A friend told me over dinner last week about a property purchase he tried to make in Mendoza, Argentina. He likes the city, but he travels a lot and has property investments in many other countries. He didn’t really need an apartment in Mendoza and owning one would further complicate an already complicated life. On the other hand, my friend thought that having an apartment in Mendoza would give him more reason to return more often to Argentina.
The negotiation for the apartment, my friend told me, went something like this:
He offered 85% of the asking price. The seller countered with the full asking price.
My friend then offered about 92% of the asking price. The seller countered with the full asking price.
After some deep soul searching and because he really liked the apartment and really wanted an excuse to spend more time in Argentina, my friend finally went back to the seller a third time and offered his full asking price. The seller countered with 110% of the asking price.
That may seem crazy, but it’s not uncommon. It’s happened to me several times in different countries.
Once when looking at some land in Panama, I sat down with the owners and made an offer based on the asking price quoted to me by their real estate agent. They immediately declined the offer and said the new asking price was 40% more than the original asking price. We left that meeting further apart than when we started.
After running some numbers, I made another offer that was less than the original asking price but more than my original offer. They declined. No counteroffer, just a simple “no,” and the meeting ended. A couple of weeks after that meeting, the sellers called my real estate agent asking when they could expect a new offer from me. I took that as a sign that they were finally interested in negotiating, so I returned to the table with yet another offer, higher but still below the original asking price.
At that meeting, they gave yet another no without countering and suggested that they were going to raise the asking price to an amount that was double their original asking price. I explained that we were never going to pay their original asking price let alone more and that that day’s offer was my final offer. We walked away again without making a deal.
For weeks, maybe months to follow, the sellers called my real estate agent asking when we were going to make our next offer. The real estate agent tried to explain that we were done. There would be no more offers. Eventually, the sellers stopped calling.
That property remained listed at double the asking price I’d initially responded to for more than a year without selling. The sellers eventually increased the price again, this time to triple the original asking price.

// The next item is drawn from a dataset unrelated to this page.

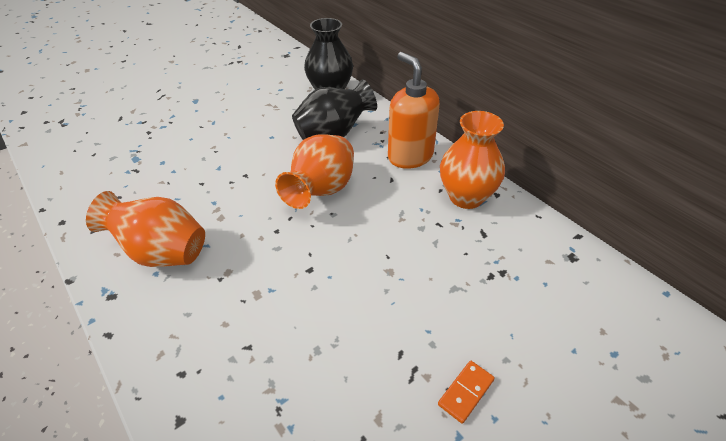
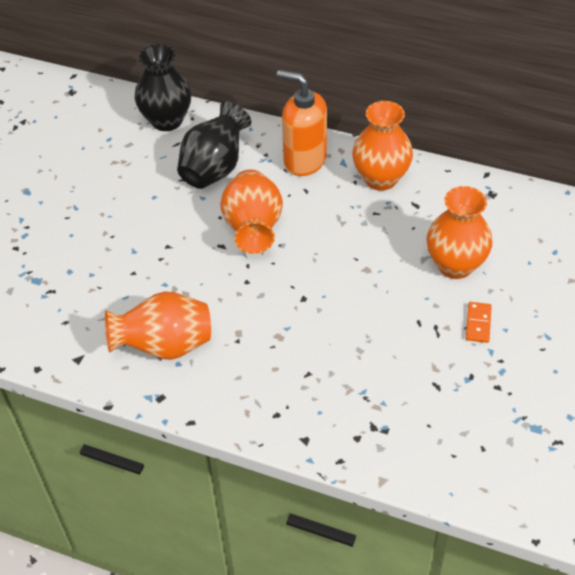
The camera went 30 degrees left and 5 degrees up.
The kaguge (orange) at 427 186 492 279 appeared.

The logic these owners applied is one I’ve encountered often. It goes like this: “My property hasn’t sold since I listed it more than a year ago, but meanwhile property values in my area continue to increase. My property must be worth more, so I’ll increase the price.”
Generally, that logic doesn’t fly. A property that is overpriced to begin with isn’t going to gain more traction if you increase the price. Still, many people whose only asset is a piece of land can’t bear the thought of selling too cheaply so they end up not selling at all because they don’t really understand their own market.
I knew better after the first conversation with this seller than to continue negotiations. When a seller increases his price when you show interest, the best thing to do is walk away.
Of course, real estate prices do go up… just not, normally, during negotiations. Developers increase prices over time as infrastructure is installed and progress is made. You can’t expect to inquire about a project today and pay today’s prices when you come back to the developer in a year or two.
One prospective buyer at a project in Nicaragua that I managed years ago had received the original email detailing launch pricing, which included beachfront lots for US$25,000. He didn’t act, but he followed the project over the next several years, eventually writing in again to ask about current prices. When he saw that all the beachfront lots were gone and ocean-view lots were selling for US$75,000, his response was, “Well, it’s too late for me with this project.” He couldn’t bear the thought of paying more when he knew what the original pricing had been.
That perspective kept that investor from making money a second time.
As with any investment, you can’t judge the upside potential of a piece of real estate based on what that property sold for a couple of years ago. You have to analyze current prices in the current market and project appreciation from the current point, not from some past point. If the investment makes sense at current prices, then make it. The investment’s history isn’t relevant.
In the case of the Nicaragua beachfront lot, the investor didn’t buy when he first heard about the project because he determined there was too much risk. The project had just gotten under way, and no infrastructure had yet been installed. By the time the guy made his second inquiry, infrastructure was in place, and the project risk had been reduced significantly. At this point, though, all the investor could think about were the profits he’d missed out on. He seemed to have forgotten all about the early risk he had avoided.
Had he invested the second time he inquired about prices, he still would have made money, as prices continued to go up for the next couple of years as the developer made further progress. The potential rate of annualized appreciation was lower, but so was the level of risk. Bottom line, though, the project still had upside potential that this investor missed out on a second time.